Many companies argue that their small batches are not worth the expense of investing in a machine for jet printing PCBs, but in reality, solder jet printers are ideal for small and complex orders. Gemini Tec handles many low-volume orders with typical batch sizes ranging from 1 to 1000 per run. The MY500 and MY600 printers have allowed the company to deliver these in time and without fault, offering dependable products at excellent prices to many happy customers.

The significant capital investment cost is also daunting for some PCB assemblers and CEM's who believe that unless they are producing high-tech products they won't get value out of a solder jet printing machine. There is also a view that using rework and test operatives who the company already employs cost less in the long run. However, for those companies whose customers demand the highest levels of responsiveness and product quality, an investment in solder jet printing will, in reality, quickly pay for itself.
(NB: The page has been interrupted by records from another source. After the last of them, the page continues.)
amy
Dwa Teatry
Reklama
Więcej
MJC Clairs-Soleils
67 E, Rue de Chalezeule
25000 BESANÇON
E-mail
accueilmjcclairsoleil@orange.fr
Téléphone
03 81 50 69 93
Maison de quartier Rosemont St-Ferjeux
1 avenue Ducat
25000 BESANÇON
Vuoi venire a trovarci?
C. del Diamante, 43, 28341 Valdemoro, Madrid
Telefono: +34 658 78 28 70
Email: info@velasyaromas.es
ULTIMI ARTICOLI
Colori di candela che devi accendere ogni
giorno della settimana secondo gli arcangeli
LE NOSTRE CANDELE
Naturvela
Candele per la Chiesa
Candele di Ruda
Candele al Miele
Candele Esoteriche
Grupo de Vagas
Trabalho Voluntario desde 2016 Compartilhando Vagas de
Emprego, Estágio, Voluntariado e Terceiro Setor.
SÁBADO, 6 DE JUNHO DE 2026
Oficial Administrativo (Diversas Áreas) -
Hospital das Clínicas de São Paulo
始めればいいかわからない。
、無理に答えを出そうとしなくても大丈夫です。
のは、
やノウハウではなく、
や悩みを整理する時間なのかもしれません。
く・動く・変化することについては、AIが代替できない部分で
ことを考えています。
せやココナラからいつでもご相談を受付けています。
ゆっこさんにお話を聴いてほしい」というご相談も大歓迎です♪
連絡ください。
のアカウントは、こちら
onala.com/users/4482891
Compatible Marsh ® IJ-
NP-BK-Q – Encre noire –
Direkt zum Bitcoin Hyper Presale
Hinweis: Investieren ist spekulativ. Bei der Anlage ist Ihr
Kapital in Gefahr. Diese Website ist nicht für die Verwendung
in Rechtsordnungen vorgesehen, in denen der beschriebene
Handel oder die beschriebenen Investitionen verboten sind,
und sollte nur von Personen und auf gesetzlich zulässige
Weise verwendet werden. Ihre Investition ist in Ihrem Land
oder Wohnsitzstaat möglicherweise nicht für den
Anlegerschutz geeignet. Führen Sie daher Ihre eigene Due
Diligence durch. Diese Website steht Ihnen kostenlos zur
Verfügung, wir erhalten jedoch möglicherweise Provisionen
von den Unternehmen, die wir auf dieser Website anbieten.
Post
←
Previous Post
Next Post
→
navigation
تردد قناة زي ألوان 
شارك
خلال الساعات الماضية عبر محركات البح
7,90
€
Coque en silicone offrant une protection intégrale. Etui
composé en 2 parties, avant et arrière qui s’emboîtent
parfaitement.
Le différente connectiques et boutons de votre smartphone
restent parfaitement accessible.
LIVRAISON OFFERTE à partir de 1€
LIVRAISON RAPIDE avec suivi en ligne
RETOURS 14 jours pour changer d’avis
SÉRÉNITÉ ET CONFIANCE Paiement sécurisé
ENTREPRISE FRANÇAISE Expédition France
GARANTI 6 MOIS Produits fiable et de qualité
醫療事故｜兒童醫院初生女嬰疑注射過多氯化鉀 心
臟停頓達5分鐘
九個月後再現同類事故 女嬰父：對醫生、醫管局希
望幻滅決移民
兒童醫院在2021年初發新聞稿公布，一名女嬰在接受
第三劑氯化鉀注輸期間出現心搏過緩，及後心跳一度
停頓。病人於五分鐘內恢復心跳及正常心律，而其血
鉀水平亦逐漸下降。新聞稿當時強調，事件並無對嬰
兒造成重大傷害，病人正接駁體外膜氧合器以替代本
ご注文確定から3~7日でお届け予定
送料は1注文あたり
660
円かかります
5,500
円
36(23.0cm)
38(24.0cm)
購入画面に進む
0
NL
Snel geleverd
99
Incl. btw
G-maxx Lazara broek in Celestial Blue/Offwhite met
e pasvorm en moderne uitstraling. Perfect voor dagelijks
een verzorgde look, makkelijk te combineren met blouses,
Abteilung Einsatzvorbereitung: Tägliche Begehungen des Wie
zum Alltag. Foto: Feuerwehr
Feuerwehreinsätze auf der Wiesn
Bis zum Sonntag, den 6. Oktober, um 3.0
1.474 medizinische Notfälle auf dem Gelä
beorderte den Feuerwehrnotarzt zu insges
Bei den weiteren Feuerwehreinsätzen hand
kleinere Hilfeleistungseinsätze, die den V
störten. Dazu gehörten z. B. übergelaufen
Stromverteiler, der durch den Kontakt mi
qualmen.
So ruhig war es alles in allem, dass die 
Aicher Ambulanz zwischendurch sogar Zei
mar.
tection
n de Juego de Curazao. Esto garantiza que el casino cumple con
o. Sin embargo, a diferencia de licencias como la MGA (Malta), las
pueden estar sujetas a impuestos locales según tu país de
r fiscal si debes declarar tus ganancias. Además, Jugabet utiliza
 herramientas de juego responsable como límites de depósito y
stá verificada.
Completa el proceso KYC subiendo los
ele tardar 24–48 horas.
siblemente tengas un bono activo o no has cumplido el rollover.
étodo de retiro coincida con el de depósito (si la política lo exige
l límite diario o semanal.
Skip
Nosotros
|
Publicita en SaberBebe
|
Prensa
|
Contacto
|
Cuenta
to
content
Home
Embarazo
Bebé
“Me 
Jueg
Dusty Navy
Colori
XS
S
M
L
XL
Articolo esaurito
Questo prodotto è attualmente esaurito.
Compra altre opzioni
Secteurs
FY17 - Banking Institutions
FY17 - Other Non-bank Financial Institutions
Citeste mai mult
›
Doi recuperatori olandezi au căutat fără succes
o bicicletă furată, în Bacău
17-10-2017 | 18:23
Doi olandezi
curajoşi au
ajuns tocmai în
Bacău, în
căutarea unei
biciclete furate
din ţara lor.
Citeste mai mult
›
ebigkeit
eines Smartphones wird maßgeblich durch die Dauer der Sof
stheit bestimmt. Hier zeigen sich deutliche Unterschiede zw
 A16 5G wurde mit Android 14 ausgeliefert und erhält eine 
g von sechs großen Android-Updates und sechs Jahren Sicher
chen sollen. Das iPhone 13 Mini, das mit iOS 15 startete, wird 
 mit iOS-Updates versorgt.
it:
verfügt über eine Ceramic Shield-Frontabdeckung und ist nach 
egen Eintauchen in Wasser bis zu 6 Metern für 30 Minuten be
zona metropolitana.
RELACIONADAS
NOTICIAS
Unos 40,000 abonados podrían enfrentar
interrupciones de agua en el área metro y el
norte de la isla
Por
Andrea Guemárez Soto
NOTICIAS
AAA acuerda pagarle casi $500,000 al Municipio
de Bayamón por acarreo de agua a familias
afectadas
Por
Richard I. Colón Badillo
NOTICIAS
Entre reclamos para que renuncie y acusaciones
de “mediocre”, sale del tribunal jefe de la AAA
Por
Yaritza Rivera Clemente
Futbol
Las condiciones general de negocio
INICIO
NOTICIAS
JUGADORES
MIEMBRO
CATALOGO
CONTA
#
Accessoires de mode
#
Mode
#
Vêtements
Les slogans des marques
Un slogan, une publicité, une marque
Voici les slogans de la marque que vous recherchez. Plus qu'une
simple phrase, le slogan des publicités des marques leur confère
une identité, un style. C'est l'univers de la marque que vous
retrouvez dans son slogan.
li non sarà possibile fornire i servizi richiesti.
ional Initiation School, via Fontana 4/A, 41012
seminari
In fact, the quality of the finished product is another of the reasons that Gemini Tec uses solder jet printing, and the quality gain can quickly be seen in terms of the product yield. Consider just one practical example – that of a BGA device with an open circuit solder connection. This is can be a difficult fault to find and repair and it's also one that users of stencil printing regularly encounter. With solder jet printing however, this type of problem simply disappears.

Implementing responsive, reliable and repeatable production processes is the holy trinity for PCB assemblers and CEM's, since achieving this means that they can supply their customers with the products they need when they need them – irrespective of batch size. Gemini Tec believes that all of its customers should enjoy these benefits, which is why the company has so enthusiastically adopted the key enabling technology of solder-jet printing.